Mer de sel, ou mer Salée (Genèse 14.3 ; voir mer Morte). D’après le Dr Daubeny, les eaux de la mer Morte ne contiennent d’autres substances que le sel muriatique, circonstance en harmonie avec l’origine volcanique du pays environnant.

Ézéchiel 16.4. Sur l’usage de frotter de sel les enfants nouveau-nés. Cet usage reposait sur des considérations médicales (saint Jérôme, Gallien, etc.), mais il s’y rattachait sans doute aussi une pensée symbolique, celle de la pureté à laquelle nous sommes appelés, peut-être celle de l’incorruptibilité, de l’immortalité, de l’éternelle durée de l’homme. La salis sparsio qui accompagne le baptême dans l’Église romaine, se rattache peut-être, comme tant d’autres cérémonies, à cette coutume des Juifs, que d’autres peuples de l’antiquité connaissaient du reste également.

Le sel que le prophète Élisée jette dans la fontaine de Jéricho pour adoucir l’amertume de ses eaux (2 Rois 2.21), ne peut avoir été un moyen naturel d’assainissement ; les eaux de Jéricho se ressentaient du voisinage de la mer Morte, et le moyen employé par Élisée allait plutôt à rencontre du but qu’il se proposait ; ce moyen devait faire ressortir avec d’autant plus d’évidence la mission divine du prophète.

Vallée du Sel. Célèbre par une victoire de David sur les Syriens (2 Samuel 8.13 ; 1 Chroniques 18.12 ; cf. Psaumes 60), cette vallée, large d’environ 3 km, est située à l’extrémité sud de la mer Morte ; elle ne présente pas le moindre vestige de végétation, mais abonde en couches salines.

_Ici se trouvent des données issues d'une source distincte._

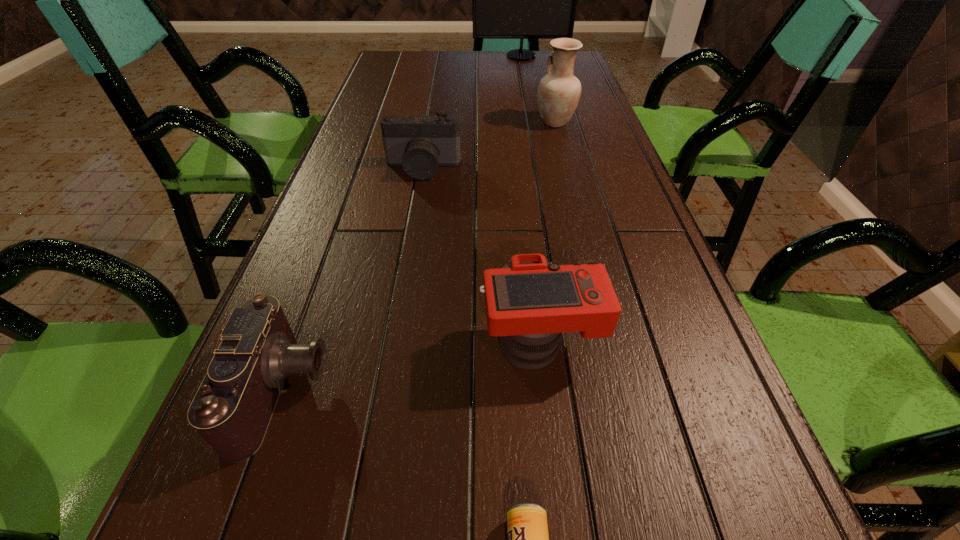
The image size is (960, 540). I want to click on the tallest object, so click(521, 0).

Identify the location of the farthest object. (521, 0).

Find the location of a particular element. This screenshot has height=540, width=960. the fifth nearest object is located at coordinates (559, 91).

Where is `pottery`? pottery is located at coordinates (559, 91).

In order to click on the rightmost camera in this screenshot , I will do `click(530, 302)`.

Locate an element on the screen. This screenshot has height=540, width=960. the farthest camera is located at coordinates (419, 144).

I want to click on free spot located 0.180m on the front-facing side of the computer monitor, so click(526, 80).

Find the location of a particular element. The height and width of the screenshot is (540, 960). vacant area located on the left of the pottery is located at coordinates (418, 122).

The image size is (960, 540). What are the coordinates of `free location located on the right of the rightmost camera` in the screenshot? It's located at (694, 341).

Where is `blank space located 0.300m at the lens of the fourth nearest object`? blank space located 0.300m at the lens of the fourth nearest object is located at coordinates (407, 264).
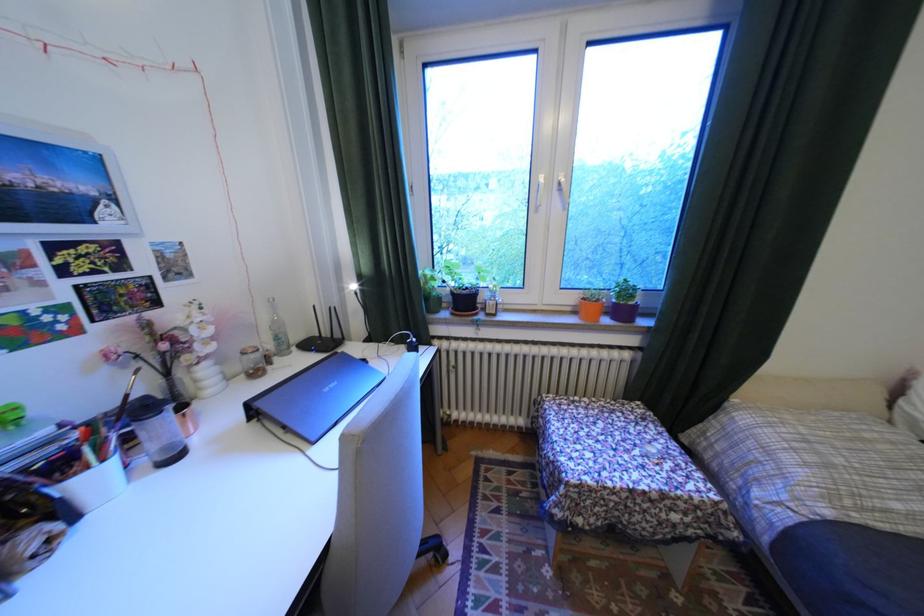
This screenshot has height=616, width=924. In order to click on laptop lid in this screenshot , I will do `click(321, 384)`.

Maundrell, dans ses voyages, cite un fait qui sert à nous faire comprendre ce que c’est que le sel qui a perdu sa saveur (Matthieu 5.13). Dans la vallée du Sel, près de Gebul (à environ 4 journées d’Alep), il y a un petit précipice causé par de continuels éboulements de sel. J’en brisai un morceau, dit-il, dont la partie qui avait été exposée à la pluie, au soleil et à l’air, quoiqu’elle eût le brillant du sel et des particules salines, en avait cependant complètement perdu la saveur. L’intérieur, qui tenait au roc, conservait le goût salé, comme j’en fis l’épreuve. Dans un des historiens byzantins, on trouve un commentaire vivant et frappant de ce texte. Echabolius avait fait profession d’être chrétien sous le règne de l’empereur Constantin, mais sous celui de Julien l’Apostat il était retombé dans le paganisme. Poussé plus tard à la repentance, il se déclara de nouveau chrétien, et se prosternant sur le seuil de l’église, il s’écria : Foulez-moi aux pieds, car je suis du sel qui a perdu sa saveur.